Mathematical Programming and Policy Analysis
In addition to data collection, the research will consist of two principal activities – (i) providing theoretical foundations for the game-theoretic component and PMP method in the context of power optimization across the generators comprising the grid, and
- (ii) constructing mathematical programming models that can be solved numerically in the GAMS (McCarl et al. 2007) software environment. By solving a well-calibrated model numerically with real world data, we can be confident that the model can be used for policy analysis (Paris 2011). We will be able to track changes in the utilization of renewable power sources and CO2 emissions as electricity demand changes over time. We will be able to examine how the optimal structure of an electricity grid in a particular jurisdiction would change under various policies to mitigate climate change, highlighting opportunities for improving the performance of the current electricity system.

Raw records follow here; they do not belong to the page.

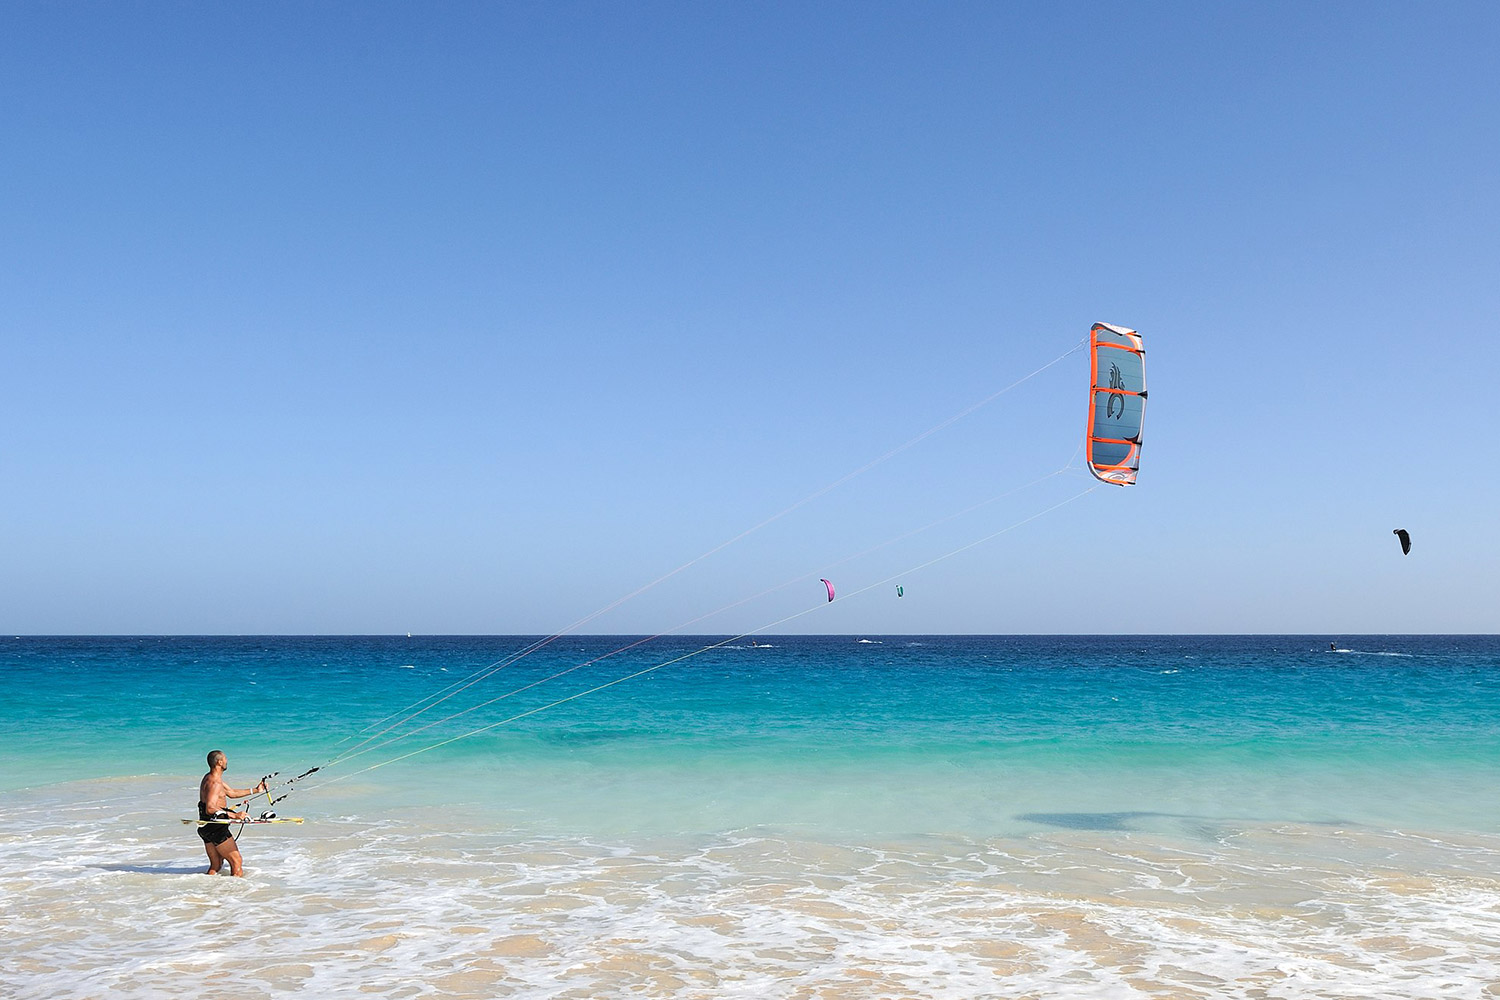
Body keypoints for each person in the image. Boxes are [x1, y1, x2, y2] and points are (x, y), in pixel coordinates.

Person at [197, 750, 267, 876]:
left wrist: (256, 790)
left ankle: (207, 891)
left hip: (206, 828)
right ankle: (235, 892)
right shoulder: (215, 783)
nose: (227, 761)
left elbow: (232, 793)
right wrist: (235, 815)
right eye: (225, 758)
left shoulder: (210, 778)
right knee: (236, 862)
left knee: (216, 864)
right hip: (216, 828)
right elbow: (210, 808)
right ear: (219, 762)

Further, we can estimate potential costs of such policies. Finally, we can determine whether and under what circumstances the grids we examine can reduce CO2e emissions by upwards of 80% from 2005 levels by 2050, as has been agreed to in international negotiations. Modeling energy systems such as electricity grids is fraught with complexities related to the engineering of physical assets, the economics of regulated (command-and-control) versus unregulated (privatized) decision making (e.g., BC vs. Alberta), calibration and solution techniques in mathematical programming, et cetera. After more than a decade grappling with these issues in a variety of contexts (including in the classroom), the PI needs a period of continuous funding to be able adequately to address the issues identified in this proposal.